Cleaning your kitchen sink’s rim is not an insurmountable problem. But constant cleaning gets old quickly, especially when you have so much else to clean in a kitchen.
Other than a relatively few integrated kitchen sinks where the countertop and sink are all a single molded unit, most kitchen sinks are units separate from the countertop. They fall into one of two categories: drop-in sinks or undermount sinks. One clear advantage of undermount sinks is that they help you avoid the water build-up problem.
Drop-In Sinks vs. Undermount Sinks
Drop-in and undermount sinks both have their advantages and disadvantages. Drop-in sinks are easy to install since they simply drop, or sit, into the countertop cutout and are supported by a rim resting on the countertop itself. But because the rim is raised up above the surrounding countertop, water can spill out onto the countertop.
Undermount sinks have no problems with water spillage onto the countertop since they hang down below the top of the countertop. Undermount sinks are considerably harder to install since their heavier weight is suspended from the bottom of the countertop with clips and adhesives.
This makes an undermount kitchen sink particularly susceptible to leaking around the recessed edge of the sink—the seam where the top lip of the sink meets the underside of the countertop. Unless the sink has been installed perfectly, you may well find that water leaks around this seam, spilling water onto the floor inside the sink base cabinet.
Drop-in sinks (also called self-rimming) drop in from the top and hang via the rim of the sink. In sharp contrast, undermount sinks are those that are secured beneath the cutout opening in the countertop, essentially hanging from the bottom of the countertop.
Re-Sealing an Undermount Sink
Whether you installed the undermount sink yourself or had it installed by a pro, it’s not uncommon for leaks to develop in a matter of days or weeks after the installation. When this happens, the problem likely has one three causes.
Poorly Prepared Countertop Bottom
The bottom of the countertop (where it contacts the sink) may not have been cleaned thoroughly. Denatured alcohol should be used to clean off all surfaces prior to caulking. Dust on granite or solid-surface such Corian or Silestone can often compromise the caulking and should be cleaned up before installation.

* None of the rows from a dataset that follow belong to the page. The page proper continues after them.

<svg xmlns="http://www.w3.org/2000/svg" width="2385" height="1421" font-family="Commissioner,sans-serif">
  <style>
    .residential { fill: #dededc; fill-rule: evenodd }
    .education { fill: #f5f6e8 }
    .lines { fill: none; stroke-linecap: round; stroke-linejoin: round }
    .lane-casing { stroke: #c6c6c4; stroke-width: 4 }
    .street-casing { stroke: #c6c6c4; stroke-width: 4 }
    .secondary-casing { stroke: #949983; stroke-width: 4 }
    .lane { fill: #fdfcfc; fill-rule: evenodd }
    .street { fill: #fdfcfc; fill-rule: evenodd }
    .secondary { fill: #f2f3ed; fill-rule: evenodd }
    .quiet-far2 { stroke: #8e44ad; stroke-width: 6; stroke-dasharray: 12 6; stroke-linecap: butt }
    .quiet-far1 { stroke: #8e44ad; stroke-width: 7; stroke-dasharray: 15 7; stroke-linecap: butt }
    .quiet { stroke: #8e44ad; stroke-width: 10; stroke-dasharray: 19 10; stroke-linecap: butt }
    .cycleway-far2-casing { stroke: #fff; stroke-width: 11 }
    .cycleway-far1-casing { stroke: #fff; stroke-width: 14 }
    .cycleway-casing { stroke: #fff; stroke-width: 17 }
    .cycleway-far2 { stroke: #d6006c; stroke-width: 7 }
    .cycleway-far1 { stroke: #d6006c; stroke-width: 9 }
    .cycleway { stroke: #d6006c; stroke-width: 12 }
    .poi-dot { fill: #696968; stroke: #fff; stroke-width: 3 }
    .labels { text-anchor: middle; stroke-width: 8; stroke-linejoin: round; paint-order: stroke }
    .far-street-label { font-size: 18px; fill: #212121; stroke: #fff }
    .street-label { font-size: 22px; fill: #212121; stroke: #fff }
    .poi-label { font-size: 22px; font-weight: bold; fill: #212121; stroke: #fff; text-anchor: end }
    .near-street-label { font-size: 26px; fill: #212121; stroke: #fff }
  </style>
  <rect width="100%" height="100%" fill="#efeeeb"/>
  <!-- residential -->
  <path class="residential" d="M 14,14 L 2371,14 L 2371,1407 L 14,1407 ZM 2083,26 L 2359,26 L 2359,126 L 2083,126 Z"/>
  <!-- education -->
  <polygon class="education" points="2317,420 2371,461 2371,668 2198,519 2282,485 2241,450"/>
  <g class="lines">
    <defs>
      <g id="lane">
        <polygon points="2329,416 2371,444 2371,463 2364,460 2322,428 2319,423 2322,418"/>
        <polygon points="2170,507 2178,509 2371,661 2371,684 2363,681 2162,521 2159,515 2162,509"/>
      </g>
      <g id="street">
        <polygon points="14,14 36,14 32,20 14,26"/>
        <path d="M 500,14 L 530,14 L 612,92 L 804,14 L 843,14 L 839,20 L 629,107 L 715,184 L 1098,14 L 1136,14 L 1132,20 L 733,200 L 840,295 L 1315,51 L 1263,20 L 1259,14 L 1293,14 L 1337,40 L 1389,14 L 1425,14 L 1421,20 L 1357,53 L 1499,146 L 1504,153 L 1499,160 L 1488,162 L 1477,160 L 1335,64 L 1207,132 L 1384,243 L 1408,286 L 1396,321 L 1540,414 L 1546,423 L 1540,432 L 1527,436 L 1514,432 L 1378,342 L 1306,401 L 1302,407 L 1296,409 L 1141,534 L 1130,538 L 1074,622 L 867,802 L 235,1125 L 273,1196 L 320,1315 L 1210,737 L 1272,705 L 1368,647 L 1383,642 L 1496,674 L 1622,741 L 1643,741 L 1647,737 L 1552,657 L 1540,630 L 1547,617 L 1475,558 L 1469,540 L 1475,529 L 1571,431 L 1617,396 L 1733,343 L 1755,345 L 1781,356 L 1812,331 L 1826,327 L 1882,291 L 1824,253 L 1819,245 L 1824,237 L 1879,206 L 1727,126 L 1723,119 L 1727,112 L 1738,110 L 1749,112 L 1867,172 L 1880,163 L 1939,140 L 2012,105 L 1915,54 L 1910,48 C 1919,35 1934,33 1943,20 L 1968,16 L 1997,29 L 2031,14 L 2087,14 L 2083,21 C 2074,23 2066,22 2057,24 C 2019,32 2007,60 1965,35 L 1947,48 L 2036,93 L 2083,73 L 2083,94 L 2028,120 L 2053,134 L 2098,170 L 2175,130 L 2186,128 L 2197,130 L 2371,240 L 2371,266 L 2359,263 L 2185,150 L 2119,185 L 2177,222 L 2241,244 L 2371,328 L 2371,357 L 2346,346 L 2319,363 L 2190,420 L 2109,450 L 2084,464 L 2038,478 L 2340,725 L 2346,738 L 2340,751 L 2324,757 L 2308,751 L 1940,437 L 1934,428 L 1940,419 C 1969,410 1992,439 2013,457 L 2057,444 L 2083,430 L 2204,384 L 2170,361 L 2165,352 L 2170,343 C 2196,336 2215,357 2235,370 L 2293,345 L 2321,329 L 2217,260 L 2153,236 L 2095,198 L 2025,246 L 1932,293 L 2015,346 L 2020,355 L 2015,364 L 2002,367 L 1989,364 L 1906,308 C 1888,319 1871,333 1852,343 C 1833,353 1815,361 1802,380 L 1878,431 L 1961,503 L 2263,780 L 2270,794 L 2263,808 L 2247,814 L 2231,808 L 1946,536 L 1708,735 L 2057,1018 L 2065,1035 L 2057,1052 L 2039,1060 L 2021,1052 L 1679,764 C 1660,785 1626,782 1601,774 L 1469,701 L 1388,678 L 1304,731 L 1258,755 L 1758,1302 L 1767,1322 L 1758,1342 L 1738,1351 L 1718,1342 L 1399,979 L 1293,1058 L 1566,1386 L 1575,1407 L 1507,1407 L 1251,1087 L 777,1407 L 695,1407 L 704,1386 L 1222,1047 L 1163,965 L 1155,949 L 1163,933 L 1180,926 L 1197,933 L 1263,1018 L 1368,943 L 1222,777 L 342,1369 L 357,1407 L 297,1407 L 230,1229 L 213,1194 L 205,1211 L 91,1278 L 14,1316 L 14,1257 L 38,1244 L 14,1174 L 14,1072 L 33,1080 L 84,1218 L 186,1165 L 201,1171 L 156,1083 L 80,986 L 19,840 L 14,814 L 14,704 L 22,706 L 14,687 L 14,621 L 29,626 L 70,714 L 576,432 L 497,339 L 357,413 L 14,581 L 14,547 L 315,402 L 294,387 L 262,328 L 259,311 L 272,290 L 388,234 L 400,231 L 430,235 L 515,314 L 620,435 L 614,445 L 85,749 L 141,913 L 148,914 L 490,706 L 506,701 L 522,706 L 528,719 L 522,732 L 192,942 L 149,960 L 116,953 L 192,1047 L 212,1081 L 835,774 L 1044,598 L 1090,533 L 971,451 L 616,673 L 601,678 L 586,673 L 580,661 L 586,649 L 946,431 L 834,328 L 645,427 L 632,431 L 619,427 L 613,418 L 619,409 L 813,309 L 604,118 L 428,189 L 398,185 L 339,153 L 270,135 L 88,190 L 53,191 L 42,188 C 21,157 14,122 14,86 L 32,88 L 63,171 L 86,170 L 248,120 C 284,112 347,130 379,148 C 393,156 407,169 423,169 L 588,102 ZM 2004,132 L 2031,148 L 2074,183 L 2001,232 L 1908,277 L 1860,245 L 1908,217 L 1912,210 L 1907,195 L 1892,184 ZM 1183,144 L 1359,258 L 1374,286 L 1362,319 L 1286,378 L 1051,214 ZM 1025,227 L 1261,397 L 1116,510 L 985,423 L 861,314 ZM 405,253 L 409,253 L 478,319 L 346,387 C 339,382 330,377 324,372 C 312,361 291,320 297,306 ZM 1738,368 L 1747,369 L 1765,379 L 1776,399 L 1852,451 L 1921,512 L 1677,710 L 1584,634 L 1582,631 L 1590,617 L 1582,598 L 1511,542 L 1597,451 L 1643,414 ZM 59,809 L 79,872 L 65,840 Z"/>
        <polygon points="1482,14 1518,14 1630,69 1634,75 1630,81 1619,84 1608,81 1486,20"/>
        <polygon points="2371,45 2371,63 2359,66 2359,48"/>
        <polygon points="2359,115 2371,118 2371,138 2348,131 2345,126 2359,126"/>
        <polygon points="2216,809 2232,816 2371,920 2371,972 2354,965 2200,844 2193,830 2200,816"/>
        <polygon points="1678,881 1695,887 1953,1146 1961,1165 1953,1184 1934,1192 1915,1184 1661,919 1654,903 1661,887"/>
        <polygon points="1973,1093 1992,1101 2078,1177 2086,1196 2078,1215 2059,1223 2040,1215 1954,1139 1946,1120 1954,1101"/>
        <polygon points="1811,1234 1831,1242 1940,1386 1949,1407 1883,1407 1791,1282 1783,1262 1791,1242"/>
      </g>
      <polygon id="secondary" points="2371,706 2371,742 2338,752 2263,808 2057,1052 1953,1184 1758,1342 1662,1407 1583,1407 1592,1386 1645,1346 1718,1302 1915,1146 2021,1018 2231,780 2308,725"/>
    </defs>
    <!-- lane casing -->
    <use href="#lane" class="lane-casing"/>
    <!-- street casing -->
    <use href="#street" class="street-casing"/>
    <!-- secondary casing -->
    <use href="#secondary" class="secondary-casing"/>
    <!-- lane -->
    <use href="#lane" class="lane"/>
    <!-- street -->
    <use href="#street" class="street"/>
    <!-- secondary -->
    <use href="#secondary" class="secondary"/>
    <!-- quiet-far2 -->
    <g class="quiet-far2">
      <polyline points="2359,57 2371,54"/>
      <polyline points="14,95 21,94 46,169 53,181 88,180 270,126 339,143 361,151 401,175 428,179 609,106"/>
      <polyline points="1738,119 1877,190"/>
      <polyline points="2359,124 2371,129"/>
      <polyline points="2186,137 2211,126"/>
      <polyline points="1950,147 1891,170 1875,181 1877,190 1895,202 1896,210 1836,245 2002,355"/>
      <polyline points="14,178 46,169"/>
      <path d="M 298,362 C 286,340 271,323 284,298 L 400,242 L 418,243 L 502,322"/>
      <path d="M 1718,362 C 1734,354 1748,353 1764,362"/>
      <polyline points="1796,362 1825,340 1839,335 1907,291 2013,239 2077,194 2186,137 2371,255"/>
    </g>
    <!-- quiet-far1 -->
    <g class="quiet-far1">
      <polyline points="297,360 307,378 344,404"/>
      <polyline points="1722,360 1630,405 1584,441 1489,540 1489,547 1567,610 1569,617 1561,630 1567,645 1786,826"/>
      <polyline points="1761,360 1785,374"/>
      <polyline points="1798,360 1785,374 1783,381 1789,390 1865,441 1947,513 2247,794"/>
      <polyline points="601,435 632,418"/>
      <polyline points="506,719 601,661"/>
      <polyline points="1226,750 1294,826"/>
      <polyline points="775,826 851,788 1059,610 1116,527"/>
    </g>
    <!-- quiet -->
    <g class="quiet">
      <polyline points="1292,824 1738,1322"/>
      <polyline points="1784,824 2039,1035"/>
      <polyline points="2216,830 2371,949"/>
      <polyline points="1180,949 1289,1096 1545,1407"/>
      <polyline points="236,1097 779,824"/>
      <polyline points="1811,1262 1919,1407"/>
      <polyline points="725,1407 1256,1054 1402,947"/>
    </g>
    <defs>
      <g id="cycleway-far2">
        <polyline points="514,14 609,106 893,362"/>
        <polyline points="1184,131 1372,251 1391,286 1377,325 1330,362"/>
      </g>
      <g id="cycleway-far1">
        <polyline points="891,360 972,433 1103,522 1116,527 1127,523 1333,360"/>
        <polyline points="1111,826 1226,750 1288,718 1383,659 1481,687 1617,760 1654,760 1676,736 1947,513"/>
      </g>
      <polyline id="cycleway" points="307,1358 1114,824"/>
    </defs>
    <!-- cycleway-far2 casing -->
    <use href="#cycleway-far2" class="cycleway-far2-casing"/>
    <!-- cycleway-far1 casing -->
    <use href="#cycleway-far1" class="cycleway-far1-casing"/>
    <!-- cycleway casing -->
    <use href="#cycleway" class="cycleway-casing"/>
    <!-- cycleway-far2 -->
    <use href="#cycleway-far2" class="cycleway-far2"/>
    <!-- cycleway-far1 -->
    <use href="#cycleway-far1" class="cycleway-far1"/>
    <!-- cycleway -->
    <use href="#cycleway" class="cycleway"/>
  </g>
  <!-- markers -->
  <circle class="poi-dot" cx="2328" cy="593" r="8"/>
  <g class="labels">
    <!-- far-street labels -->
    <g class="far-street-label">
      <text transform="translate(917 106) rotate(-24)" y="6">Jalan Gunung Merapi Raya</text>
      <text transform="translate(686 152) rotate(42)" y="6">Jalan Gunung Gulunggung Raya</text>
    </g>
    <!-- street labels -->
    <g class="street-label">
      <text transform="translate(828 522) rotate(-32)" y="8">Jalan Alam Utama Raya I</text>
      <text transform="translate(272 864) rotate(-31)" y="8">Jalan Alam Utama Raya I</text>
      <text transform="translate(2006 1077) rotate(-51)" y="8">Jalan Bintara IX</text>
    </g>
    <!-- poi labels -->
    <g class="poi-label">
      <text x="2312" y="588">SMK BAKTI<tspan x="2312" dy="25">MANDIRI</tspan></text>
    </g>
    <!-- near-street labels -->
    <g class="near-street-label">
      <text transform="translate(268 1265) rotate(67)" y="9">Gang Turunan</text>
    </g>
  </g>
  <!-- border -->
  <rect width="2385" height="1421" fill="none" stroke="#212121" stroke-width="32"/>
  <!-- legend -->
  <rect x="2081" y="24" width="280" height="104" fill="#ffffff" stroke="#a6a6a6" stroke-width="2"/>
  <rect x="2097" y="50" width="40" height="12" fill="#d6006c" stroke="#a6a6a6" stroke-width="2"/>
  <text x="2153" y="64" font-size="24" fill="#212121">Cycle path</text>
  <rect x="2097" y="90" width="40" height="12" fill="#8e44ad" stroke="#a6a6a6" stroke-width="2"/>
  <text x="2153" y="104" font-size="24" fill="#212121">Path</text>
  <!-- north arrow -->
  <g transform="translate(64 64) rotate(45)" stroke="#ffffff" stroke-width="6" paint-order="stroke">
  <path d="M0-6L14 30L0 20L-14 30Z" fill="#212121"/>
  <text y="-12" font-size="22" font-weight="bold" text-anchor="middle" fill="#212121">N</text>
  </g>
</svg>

In other cases, the bottom was thoroughly cleaned but the installation was not secure enough. The clamps or the epoxy, or both, used to secure the sink to the bottom of the countertop were loose enough to cause the caulk to quickly pull away.
Wrong Sealant Was Used
The sink installer may have failed to use a true kitchen sealant. Most undermount sink manufacturers recommend that you use pure, 100-percent silicone sealant for undermount sink installation. Silicone sealants are designed for resilient flexibility and have good adhesive properties. If an ordinary caulk was used to seal the sink, it likely will fail quickly.
How to Fix Undermount Sink Leaks
Though the process is cumbersome, you can likely remedy leaks on an undermount sink by yourself.

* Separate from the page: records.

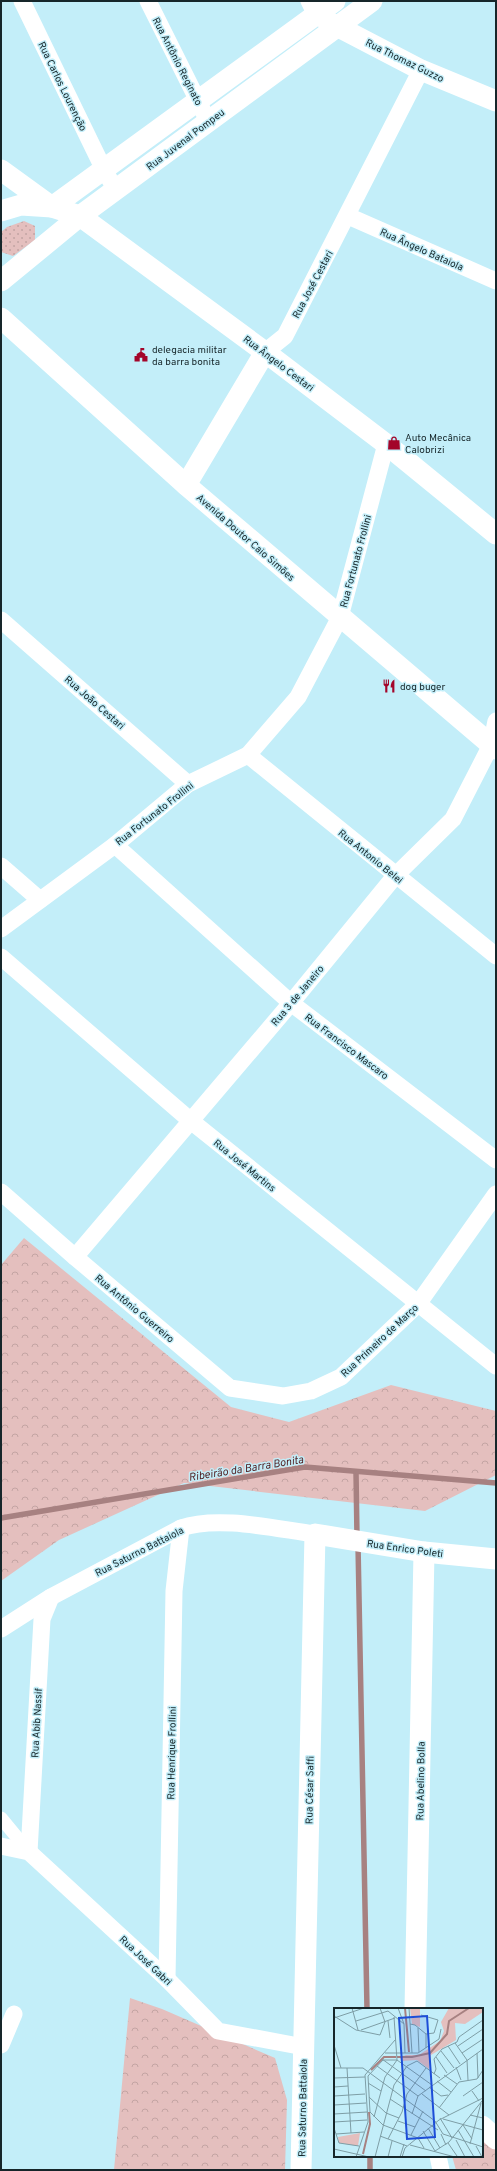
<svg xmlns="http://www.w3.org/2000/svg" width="497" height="2171" viewBox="0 0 497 2171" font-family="Overpass,sans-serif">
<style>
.grass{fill:url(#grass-dots)}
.forest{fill:url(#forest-crowns)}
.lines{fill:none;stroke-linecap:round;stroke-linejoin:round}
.stream{stroke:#a78181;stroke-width:5.5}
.pedestrian{stroke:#fff;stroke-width:13}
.minor{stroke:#fff;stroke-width:17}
.tertiary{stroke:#fff;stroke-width:21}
.labels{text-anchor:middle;stroke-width:3;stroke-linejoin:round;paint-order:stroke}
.street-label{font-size:10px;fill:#16262a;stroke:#c3eef9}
.poi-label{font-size:10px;fill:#16262a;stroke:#c3eef9;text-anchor:start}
.water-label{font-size:11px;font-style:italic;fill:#511e21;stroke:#c3eef9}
.inset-river{fill:none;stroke:#a78181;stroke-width:2}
.inset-road{fill:none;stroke:#7e9ea6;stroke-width:1}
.view{fill:#1d4ed8;fill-opacity:0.15;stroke:#1d4ed8;stroke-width:2}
.inset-edge{fill:none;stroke:#16262a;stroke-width:2}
</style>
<defs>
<pattern id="grass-dots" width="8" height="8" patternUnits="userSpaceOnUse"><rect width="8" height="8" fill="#e4bfbe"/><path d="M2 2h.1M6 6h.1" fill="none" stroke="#c3a4a3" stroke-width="1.8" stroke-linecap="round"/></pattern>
<pattern id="forest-crowns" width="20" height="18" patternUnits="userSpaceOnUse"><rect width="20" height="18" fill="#e4bfbe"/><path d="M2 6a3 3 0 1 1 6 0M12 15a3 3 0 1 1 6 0" fill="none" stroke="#c3a4a3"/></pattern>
</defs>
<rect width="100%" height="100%" fill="#c3eef9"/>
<polygon class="grass" points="24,221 35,226 35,240 13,256 1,252 1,232 7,227"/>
<g class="forest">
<polygon points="24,1238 231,1407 289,1422 391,1385 496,1411 496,1475 425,1511 184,1483 59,1540 1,1581 1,1265"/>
<polygon points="130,1998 162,2009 275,2058 287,2100 285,2170 114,2170"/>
<polygon points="482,2134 496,2147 496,2170 456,2170 452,2156 482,2156"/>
</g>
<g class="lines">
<g class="stream">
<polyline points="356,1472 357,1537"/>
<polyline points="1,1518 305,1467 496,1483"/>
<polyline points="358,1545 367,2009"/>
<polyline points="370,2156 370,2170"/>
</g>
<polyline class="pedestrian" points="1,1818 29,1852"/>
<g class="minor">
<polyline points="22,1 104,170 116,190"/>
<polyline points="148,1 208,121"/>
<polyline points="309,1 316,15"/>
<polyline points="348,216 496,281"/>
<polyline points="265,352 285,336 421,70"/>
<polyline points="1,620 188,784"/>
<polyline points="248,755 496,956"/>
<polyline points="115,845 291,1003 496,1160"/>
<polyline points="1,866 40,900"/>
<polyline points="1,929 115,845 188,784 248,755 298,697 340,617 386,444"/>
<polyline points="1,957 191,1121 496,1366"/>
<polyline points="1,1192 75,1257 230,1388 283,1396 311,1391 341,1377 418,1304 496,1194"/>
<polyline points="75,1257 291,1003 395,876 453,819 491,745 496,721"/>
<path d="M 1,1629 L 51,1597 L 181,1528 C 218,1515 276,1529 315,1534"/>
<polyline points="1,1846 29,1852 167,1979 218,2031 304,2047"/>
<polyline points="29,1852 42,1619 51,1597"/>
<polyline points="167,1979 174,1591 181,1528"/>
<polyline points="1,2045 14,2014"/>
<polyline points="438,2156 441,2170"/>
</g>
<g class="tertiary">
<polyline points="327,21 421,70 496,101"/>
<polyline points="1,170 52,207 80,216 265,352 386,444 496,534"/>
<polyline points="1,211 21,205 52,207 335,1"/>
<polyline points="1,281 80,216 372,1"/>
<polyline points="1,318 186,485 496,749"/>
<polyline points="186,485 265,352"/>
<polyline points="415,2009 424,1552"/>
<polyline points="482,2126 496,2139"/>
<polyline points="301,2170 315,1534 424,1552 496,1559"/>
</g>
</g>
<defs>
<g id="civic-bare" transform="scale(1.08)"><path d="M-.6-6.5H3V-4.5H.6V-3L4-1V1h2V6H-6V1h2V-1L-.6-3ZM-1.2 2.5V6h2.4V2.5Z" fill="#a3052a" stroke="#c3eef9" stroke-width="2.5" paint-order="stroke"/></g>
<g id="shop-bare" transform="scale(1.08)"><path d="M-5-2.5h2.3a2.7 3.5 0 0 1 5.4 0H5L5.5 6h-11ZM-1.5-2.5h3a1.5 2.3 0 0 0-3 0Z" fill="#a3052a" stroke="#c3eef9" stroke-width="2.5" paint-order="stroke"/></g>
<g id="restaurant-bare" transform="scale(1.08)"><path d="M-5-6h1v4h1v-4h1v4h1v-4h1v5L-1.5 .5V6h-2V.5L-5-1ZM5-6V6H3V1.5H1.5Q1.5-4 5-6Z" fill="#a3052a" stroke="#c3eef9" stroke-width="2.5" paint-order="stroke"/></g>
</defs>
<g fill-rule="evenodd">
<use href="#civic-bare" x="141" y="355"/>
<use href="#shop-bare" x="394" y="443"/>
<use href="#restaurant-bare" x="389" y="686"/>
</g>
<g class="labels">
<g class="street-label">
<text transform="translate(405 60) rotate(26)" y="4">Rua Thomaz Guzzo</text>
<text transform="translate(178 61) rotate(63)" y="4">Rua Antônio Reginato</text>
<text transform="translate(63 86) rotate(64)" y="4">Rua Carlos Lourenção</text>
<text transform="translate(185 139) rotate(-37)" y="4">Rua Juvenal Pompeu</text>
<text transform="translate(422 249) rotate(24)" y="4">Rua Ângelo Bataiola</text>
<text transform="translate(312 284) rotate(-62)" y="4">Rua José Cestari</text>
<text transform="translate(279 363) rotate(37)" y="4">Rua Ângelo Cestari</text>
<text transform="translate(246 537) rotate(41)" y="4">Avenida Doutor Caio Simões</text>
<text transform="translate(355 561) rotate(-75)" y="4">Rua Fortunato Frollini</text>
<text transform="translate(95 702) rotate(41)" y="4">Rua João Cestari</text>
<text transform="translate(154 813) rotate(-38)" y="4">Rua Fortunato Frollini</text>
<text transform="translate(371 856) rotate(39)" y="4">Rua Antonio Belei</text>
<text transform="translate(297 995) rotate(-50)" y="4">Rua 3 de Janeiro</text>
<text transform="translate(347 1046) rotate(37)" y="4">Rua Francisco Mascaro</text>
<text transform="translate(245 1165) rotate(39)" y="4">Rua José Martins</text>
<text transform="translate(135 1308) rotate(40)" y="4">Rua Antônio Guerreiro</text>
<text transform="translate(379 1340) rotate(-43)" y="4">Rua Primeiro de Março</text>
<text transform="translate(405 1548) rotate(8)" y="4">Rua Enrico Poleti</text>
<text transform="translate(139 1551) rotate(-27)" y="4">Rua Saturno Battaiola</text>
<text transform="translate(36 1723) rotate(-87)" y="4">Rua Abib Nassif</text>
<text transform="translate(171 1753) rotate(-89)" y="4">Rua Henrique Frollini</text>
<text transform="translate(420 1781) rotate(-89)" y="4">Rua Abelino Bolla</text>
<text transform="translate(309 1790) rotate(-89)" y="4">Rua César Saffi</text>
<text transform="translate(146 1960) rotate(43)" y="4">Rua José Gabri</text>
<text transform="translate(302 2108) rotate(-89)" y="4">Rua Saturno Battaiola</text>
</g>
<g class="poi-label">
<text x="152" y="353">delegacia militar<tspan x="152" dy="12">da barra bonita</tspan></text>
<text x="405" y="441">Auto Mecânica<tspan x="405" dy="12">Calobrizi</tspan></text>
<text x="400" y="690">dog buger</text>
</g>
<g class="water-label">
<text transform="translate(246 1468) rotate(-9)" y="4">Ribeirão da Barra Bonita</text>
</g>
</g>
<g transform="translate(334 2008)">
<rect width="149" height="149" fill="#c3eef9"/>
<path d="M 26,125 L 24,138 L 5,135 L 4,129 Z" fill="#e4bfbe"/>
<path d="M 76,0 L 86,0 L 86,19 L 78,16 ZM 115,0 L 149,0 L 149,4 L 131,16 L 121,15 L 122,32 L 97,47 L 95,61 L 83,52 L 68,53 L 66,50 L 72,47 L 85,47 L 106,33 L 110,23 L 107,14 Z" fill="#e4bfbe"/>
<path class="inset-river" d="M 71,0 L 75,44M 63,49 L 78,49 L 96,45 L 113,26 L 115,13 L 135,0M 37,62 L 50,49 L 62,49M 29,146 L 36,116 L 35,104"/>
<path class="inset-road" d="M 18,0 L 24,22M 64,0 L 70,16 L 71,45M 75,0 L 78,45M 0,8 L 22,22 L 46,27 L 51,14 L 46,0M 60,9 L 63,52M 0,10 L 30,0M 22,13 L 54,3 L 70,16M 54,13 L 56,30M 76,16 L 81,17 L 92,26 L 100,25 L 104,12 L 87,7M 84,20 L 85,44M 27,22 L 61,10M 121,35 L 133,52 L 134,72M 0,37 L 7,60M 114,38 L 126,56M 124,38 L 149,21M 92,40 L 92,26M 107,43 L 120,60M 51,45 L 84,45 L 105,31 L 107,21M 128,45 L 149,31M 143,45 L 144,70M 102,49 L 113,65M 48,51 L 92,83M 49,52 L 34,68 L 36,104 L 49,117 L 84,130 L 90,140M 49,52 L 63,52 L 98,77M 43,58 L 84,88M 122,59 L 127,72M 0,60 L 29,60 L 101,113 L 109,126 L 149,139M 13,60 L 17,125M 100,66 L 102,61 L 100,51 L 108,41 L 123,34 L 125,29 L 149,12M 110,67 L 123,76M 0,70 L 31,69M 103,73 L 117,84M 34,75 L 47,83M 0,79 L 14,78M 95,79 L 107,88 L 114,87M 138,83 L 145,93M 88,86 L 115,107M 0,88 L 31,86M 129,88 L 149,74M 35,89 L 52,105 L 65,110M 56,91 L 104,122M 0,97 L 32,95M 105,100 L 125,74 L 143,71 L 149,62M 0,106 L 33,104M 78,106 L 84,88 L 149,41M 136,107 L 149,110M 40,109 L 51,69 L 63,52M 106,110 L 118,130M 109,111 L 149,122M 64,113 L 81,119M 0,114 L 33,112M 129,117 L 138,131M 0,120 L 5,135 L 25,138M 94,120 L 106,140M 124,122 L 140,149M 89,123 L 101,143M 2,126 L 30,124M 107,126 L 112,137M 77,127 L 89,103M 46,128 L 73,138M 54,131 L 68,104 L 73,86 L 92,60M 122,132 L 131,149M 114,135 L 123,148M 136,136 L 147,95M 76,137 L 121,149M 142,138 L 148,149M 0,141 L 35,149M 101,143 L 115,134 L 148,93M 22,149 L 34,114 L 31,67 L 61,32M 41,149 L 60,77 L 73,58 L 83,53 L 106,70M 54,149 L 58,133M 66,149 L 70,136M 68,149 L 71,140 L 105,112 L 149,90"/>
<path class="view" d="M 93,8 L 101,129 L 73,131 L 65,10 Z"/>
<rect width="149" height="149" class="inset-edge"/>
</g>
<rect width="497" height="2171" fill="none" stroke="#16262a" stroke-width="4"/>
</svg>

- Start by crawling under the sink and checking to make sure the clamps are securely holding the sink to the bottom of the countertop.
- From inside the cabinet, apply new 100-percent silicone sealant to the seam around the sink.
- If you make sure the sink is tightly clamped, then you can try to recaulk and assess if it has eliminated any leaking.
The best solution is to entirely remove the sink and re-seal the sink to the countertop.
- Shut off the water.
- Remove all of the plumbing supply and drain pipes.
- Unclamp the undermount sink from the countertop.
- If the silicone caulk is old enough and has been failing, it should be relatively easy to pull the sink away from the countertop.
- With the sink removed, scrape away as much caulk from the top flange of the sink.
- Clean the surfaces thoroughly with denatured alcohol.
- With the joint clean and dry, apply a thin bead of the recommended silicone sealant to the top flange of the sink.
- Re-install the sink quickly, before the silicone sealant cures.
- Clamp into place.
- With a clean rag, wipe away any sealant that may have sealed through either side of the sink.